Mak-n-Memories said:


> The Flounder have been on fire this spring. Fish the sandy areas next to the grass. The trout bite is doing well also. Fish the shallow grasses early and the pot holes and ditches later in the day and move back shallow in the evenings.
> The Flounder bite has been even on artificial and live bait. The trout have been in the same patterns. The bait is just getting thick so they are feeding well. Moving water is always best.
> The Spanish have scattered trough out the bay, with the majority moving offshore. Speaking of offshore the AJ bite has been very good, the red grouper have also been eating baits. Most all of these have been past the 20 miles mark. In closer the are some huge Red Snapper waiting for season to open. The King mackerel bite is improving day by day. Be on the watch for bait and diving birds a few miles offshore. There has been some Black Fin's spotted in the areas.
> Be Safe and Tight Lines.



just have not ben to ST Joe since the Hatch has picked back up in the past few years, was wondering what the reds are doing


----------



## DAWG FAN (May 16, 2013)

*Psj*

I got 7 more days and I will be there. Can;t wait. Hope the flounder are still biting along with the trout and of course I will be looking for the reds.


----------



## Capt Brandon (May 21, 2013)

Mak-n,
Have you seen any tripletails around MB or SJ? I got a report from indian pass that said they were thick last weekend. 

In other news:
I helped a group of guys that were coming into MB with 4 Wahoo in the cooler and had hooked a sword the night before. They had been over 100 miles out.

I also saw a decent cobia in Apalachicola bay near Sikes Cut on Saturday. Unfortunately, I was towing someone and didn't have a reel.

Heard there are plenty of sheephead in SJ Bay and flounder are still strong.


----------



## Bucky T (May 21, 2013)

I wish I could get down there soon..................Having withdrawals something fierce right now...........


----------



## Mak-n-Memories (May 21, 2013)

I have heard the same thing about the triple tails.
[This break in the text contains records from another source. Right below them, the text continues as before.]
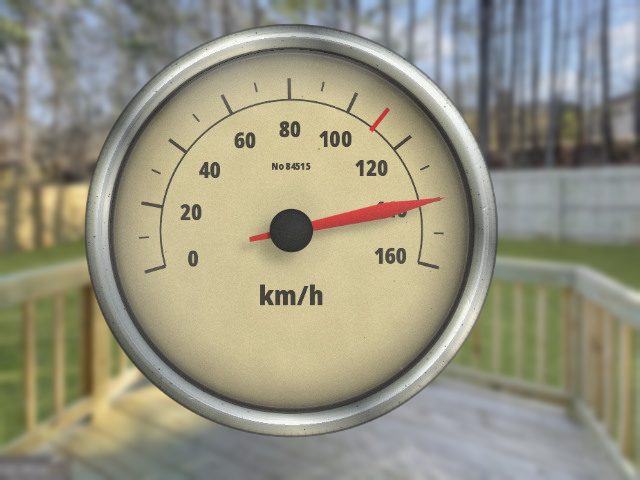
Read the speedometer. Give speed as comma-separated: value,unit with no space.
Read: 140,km/h
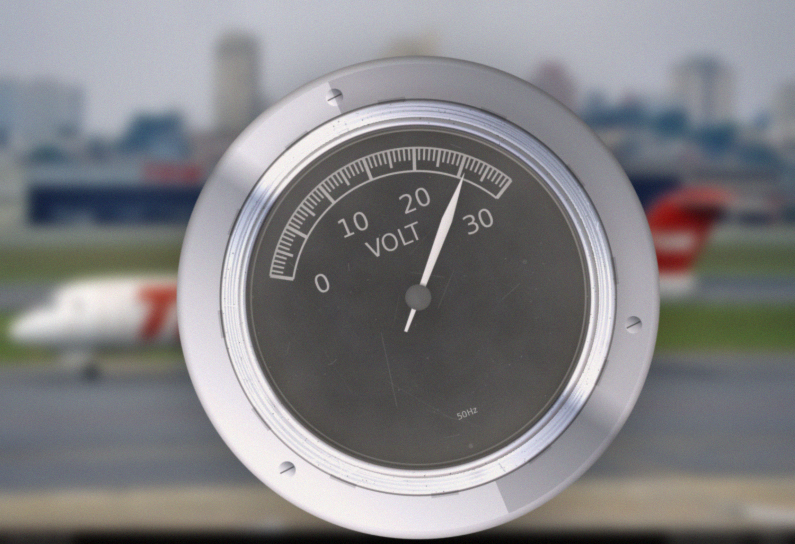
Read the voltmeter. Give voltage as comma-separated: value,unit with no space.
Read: 25.5,V
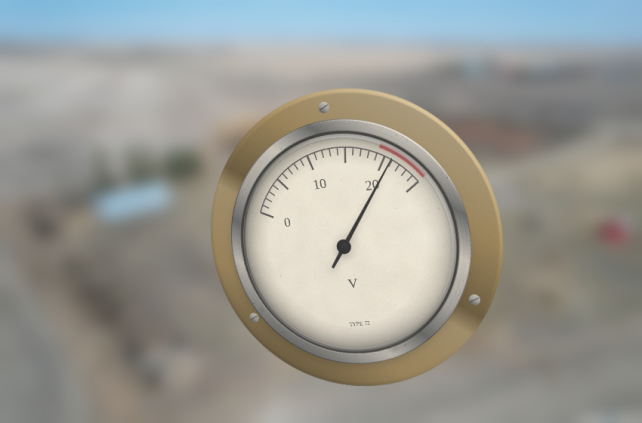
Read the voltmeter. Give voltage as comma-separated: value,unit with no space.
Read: 21,V
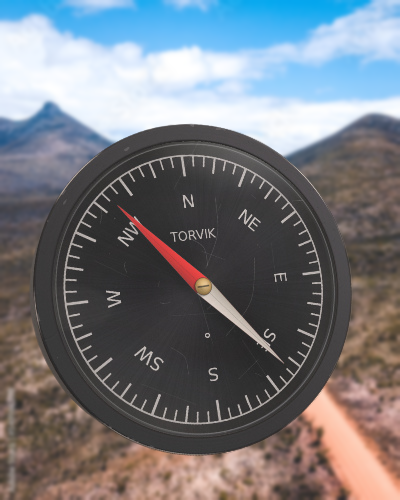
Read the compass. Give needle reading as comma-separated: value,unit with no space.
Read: 320,°
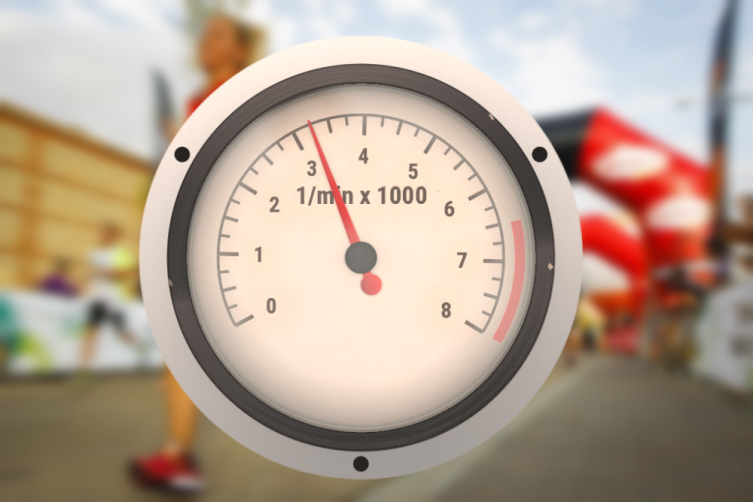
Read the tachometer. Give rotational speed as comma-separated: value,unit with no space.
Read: 3250,rpm
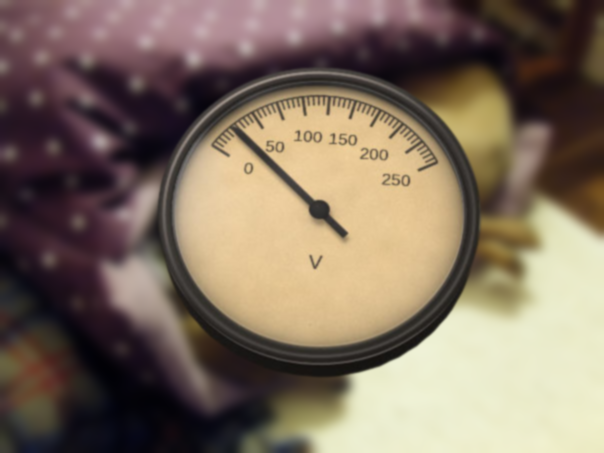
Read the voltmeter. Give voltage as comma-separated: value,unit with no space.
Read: 25,V
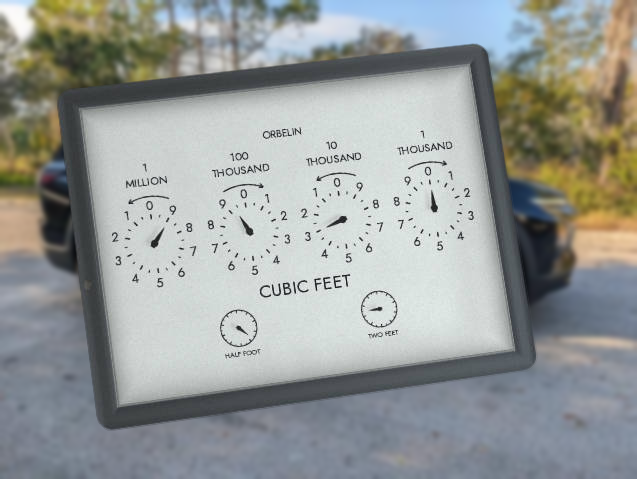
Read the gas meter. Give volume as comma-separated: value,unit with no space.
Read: 893000,ft³
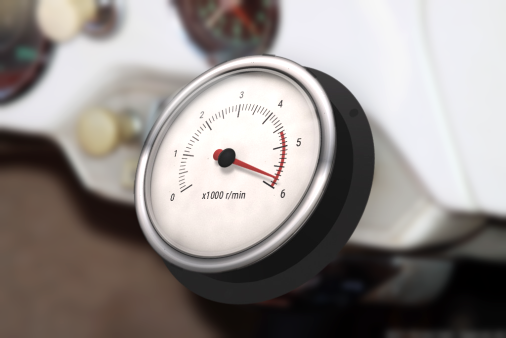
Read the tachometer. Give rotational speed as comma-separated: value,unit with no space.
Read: 5800,rpm
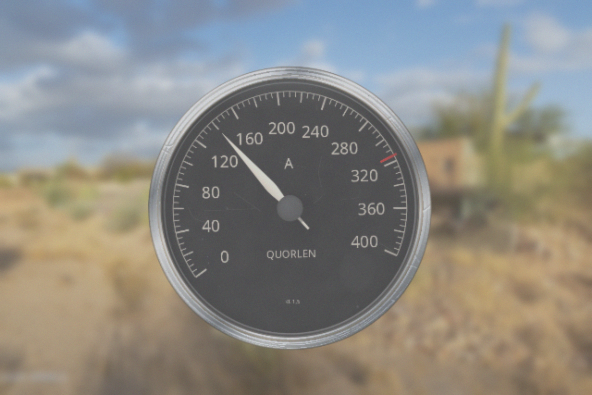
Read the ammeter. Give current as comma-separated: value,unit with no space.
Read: 140,A
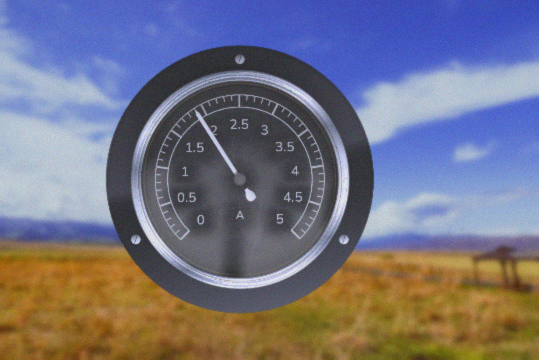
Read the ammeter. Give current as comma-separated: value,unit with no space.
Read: 1.9,A
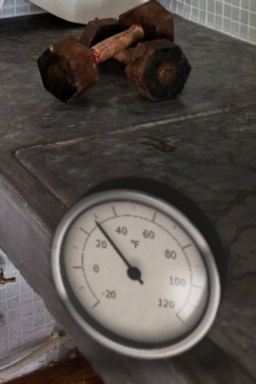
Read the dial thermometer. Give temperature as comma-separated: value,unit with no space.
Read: 30,°F
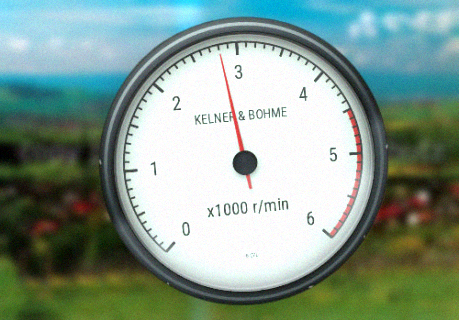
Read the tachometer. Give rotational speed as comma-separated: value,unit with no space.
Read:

I haven't heard of a lot of sheepies being caught and the flounder have slowed. But I can saw the pompano and bullwhiting have been on fire in the surf. Also caught trout and sheepshead in the surf close to dark.


----------



## willkelley (May 22, 2013)

whats going on in the surf? Have any big sharks moved in yet? Ill be down this weekend fishing the PSJ bay during the day, but want to try to catch a shark one night.


----------



## Mak-n-Memories (May 22, 2013)

the pompano and whiting bite is strong in the surf. The sharks are here also.


----------



## sffootball54 (May 24, 2013)

I have been fishing saint Joseph bay for about 5 years now, amazing place. I have figured out how to catch flounder, trout, pompano, Sheeps head, Spanish, and black drum BUT I have never caught a redfish. I just got to the cape today, any tips on how I can hook up on a red fish this weekend?


----------



## randy1 (May 26, 2013)

I'm right there with you football. I've never even caught a red by accident. Hopefully that will change next week. Going fishing in the bay and Indian Pass.


----------